Five months after he died, Hallman's death certificate was amended and his immediate cause of death was listed as "unexplained hypoglycemia," or low blood sugar. The lawsuit alleged an unidentified employee had given Hallman a shot of insulin without a physician's order.

The lawsuit said that prior to Hallman's death, the night shift on the same hospital floor, "experienced sudden severe unexplained patient decline leading to patient death on at least 9 occasions."
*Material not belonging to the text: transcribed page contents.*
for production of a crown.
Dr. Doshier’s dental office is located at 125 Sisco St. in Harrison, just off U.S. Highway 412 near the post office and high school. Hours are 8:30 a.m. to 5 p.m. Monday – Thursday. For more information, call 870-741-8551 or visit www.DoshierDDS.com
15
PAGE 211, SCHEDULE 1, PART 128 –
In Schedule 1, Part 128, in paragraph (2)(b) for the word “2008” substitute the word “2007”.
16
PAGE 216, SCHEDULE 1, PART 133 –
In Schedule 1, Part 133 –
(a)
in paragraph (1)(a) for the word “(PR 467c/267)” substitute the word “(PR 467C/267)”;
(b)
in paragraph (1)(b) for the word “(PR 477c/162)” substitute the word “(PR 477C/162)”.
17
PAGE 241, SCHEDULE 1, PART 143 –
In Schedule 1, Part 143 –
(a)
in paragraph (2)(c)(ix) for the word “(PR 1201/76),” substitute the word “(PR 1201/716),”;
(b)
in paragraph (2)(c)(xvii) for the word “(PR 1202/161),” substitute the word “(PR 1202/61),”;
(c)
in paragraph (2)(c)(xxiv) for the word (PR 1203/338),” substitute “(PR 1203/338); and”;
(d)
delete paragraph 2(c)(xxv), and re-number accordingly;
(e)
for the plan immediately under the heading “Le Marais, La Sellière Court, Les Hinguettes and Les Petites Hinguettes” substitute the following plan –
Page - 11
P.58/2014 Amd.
O'Dell also filed a lawsuit in April related to George Nelson Shaw Sr., an 81-year-old retired member of the Air Force who died at the hospital in April 2018. That suit said an autopsy performed on Shaw found four insulin injection sites on both arms and one leg.

A similar lawsuit was filed in March by a woman whose father, 82-year-old former Army Sgt. Felix Kirk McDermott, also died at the hospital in April 2018.

Federal prosecutors are probing the deaths of up to 11 patients at the hospital. Attorneys representing the families of men who died say the deaths of McDermott and Shaw have been ruled homicides.

Bill Powell, the U.S. attorney for northern West Virginia, has said the investigation is a “top priority.” But U.S. Sen. Joe Manchin of West Virginia told Attorney General William Barr in a letter last year that he had “grave concerns over the pace of the investigation.”

Sen. Manchin said VA officials told him a “person of interest” was no longer in contact with any veterans at the facility. The VA inspector general told Manchin’s office about the opening of a medical and criminal investigation of the hospital in July 2018.

The VA is the government’s second-largest department, responsible for nine million military veterans.